Mesurer la valeur de l'IA au-delà de la consommation
Si les analyses proposées par l'entreprise mettent l'accent sur les tendances d'adoption et la visibilité de l'usage, les analystes estiment que les entreprises devront à terme relier la consommation IA à des résultats métier concrets. « La seule consommation de tokens est insuffisante, car elle mesure une activité plutôt qu'un impact », rappelle Biswajeet Mahapatra.
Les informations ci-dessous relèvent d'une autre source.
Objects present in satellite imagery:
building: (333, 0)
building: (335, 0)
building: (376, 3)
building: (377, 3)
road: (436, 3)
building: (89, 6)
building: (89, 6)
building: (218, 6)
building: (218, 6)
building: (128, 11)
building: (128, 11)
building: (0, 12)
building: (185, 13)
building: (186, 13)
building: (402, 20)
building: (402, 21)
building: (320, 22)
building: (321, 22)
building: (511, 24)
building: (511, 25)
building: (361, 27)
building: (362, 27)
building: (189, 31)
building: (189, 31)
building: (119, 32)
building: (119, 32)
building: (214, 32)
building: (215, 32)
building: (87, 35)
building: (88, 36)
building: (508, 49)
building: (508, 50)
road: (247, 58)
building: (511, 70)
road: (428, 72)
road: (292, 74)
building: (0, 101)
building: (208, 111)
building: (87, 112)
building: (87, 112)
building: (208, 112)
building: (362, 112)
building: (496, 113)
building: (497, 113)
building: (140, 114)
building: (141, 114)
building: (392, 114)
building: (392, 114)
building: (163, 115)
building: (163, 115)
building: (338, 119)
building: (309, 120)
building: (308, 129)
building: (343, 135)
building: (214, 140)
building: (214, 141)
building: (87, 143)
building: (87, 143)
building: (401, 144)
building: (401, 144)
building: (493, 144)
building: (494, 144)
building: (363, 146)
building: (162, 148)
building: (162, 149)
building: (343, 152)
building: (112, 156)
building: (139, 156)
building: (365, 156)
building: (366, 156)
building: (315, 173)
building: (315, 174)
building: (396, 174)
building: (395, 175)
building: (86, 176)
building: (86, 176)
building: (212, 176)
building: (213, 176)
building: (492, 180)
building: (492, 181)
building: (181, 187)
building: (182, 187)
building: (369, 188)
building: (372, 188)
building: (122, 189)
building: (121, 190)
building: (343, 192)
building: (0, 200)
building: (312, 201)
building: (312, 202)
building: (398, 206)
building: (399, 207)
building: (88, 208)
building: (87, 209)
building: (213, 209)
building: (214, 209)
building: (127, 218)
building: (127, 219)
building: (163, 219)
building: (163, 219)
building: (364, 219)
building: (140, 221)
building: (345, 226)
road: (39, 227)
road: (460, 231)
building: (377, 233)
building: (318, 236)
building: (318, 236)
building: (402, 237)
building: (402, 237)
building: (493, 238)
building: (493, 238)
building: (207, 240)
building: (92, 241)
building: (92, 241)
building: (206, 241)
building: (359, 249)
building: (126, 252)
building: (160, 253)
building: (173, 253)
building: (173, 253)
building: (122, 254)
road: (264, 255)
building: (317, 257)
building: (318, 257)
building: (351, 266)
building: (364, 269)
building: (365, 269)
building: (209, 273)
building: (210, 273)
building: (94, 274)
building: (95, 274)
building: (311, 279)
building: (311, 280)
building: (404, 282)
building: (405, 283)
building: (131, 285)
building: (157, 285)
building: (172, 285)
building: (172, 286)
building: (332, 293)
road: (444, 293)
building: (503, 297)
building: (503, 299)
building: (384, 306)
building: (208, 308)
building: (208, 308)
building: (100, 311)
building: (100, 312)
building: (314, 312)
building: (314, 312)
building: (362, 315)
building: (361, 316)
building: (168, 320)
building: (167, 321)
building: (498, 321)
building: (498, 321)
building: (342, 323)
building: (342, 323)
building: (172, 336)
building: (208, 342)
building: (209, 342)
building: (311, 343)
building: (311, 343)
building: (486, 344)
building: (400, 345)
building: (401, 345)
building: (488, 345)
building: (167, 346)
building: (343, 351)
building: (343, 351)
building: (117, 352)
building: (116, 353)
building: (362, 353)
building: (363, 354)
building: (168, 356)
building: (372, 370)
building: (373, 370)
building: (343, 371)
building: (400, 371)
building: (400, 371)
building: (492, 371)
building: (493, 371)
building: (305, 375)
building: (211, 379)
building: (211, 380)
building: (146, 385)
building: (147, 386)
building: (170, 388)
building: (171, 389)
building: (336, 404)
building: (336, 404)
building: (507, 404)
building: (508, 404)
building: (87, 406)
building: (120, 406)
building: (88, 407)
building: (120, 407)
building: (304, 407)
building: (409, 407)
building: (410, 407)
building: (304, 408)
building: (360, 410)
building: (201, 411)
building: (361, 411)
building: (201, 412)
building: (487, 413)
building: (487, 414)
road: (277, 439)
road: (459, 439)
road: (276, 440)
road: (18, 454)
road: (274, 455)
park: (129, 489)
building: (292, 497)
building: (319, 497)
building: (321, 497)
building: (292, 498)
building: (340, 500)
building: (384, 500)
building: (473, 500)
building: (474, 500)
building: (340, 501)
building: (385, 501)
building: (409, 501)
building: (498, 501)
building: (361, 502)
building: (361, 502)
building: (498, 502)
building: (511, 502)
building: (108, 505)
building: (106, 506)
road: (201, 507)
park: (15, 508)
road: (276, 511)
Les entreprises devraient plutôt évaluer leurs initiatives IA à l'aide d'indicateurs métiers tels que la croissance du chiffre d'affaires, la réduction des coûts ou l'atténuation des risques, tout en tenant compte d'indicateurs opérationnels comme les gains de productivité ou l'amélioration de la qualité.
Pour Anushree Verma, les pratiques traditionnelles de FinOps appliquées au cloud évoluent également afin de s'adapter à l'économie de l'IA fondée sur l'usage. « Les approches FinOps classiques ont été conçues pour des environnements cloud centralisés et relativement prévisibles. Elles ne sont pas adaptées à la gestion de métriques de consommation IA plus imprévisibles, comme l'utilisation de tokens, les requêtes adressées aux grands modèles de langage ou les heures de calcul GPU », explique-t-elle. Elle ajoute que le suivi en temps réel devient essentiel avec la montée en puissance des systèmes multiagents, car une mauvaise configuration peut rapidement provoquer une explosion des coûts de l'IA dans des environnements fortement interconnectés.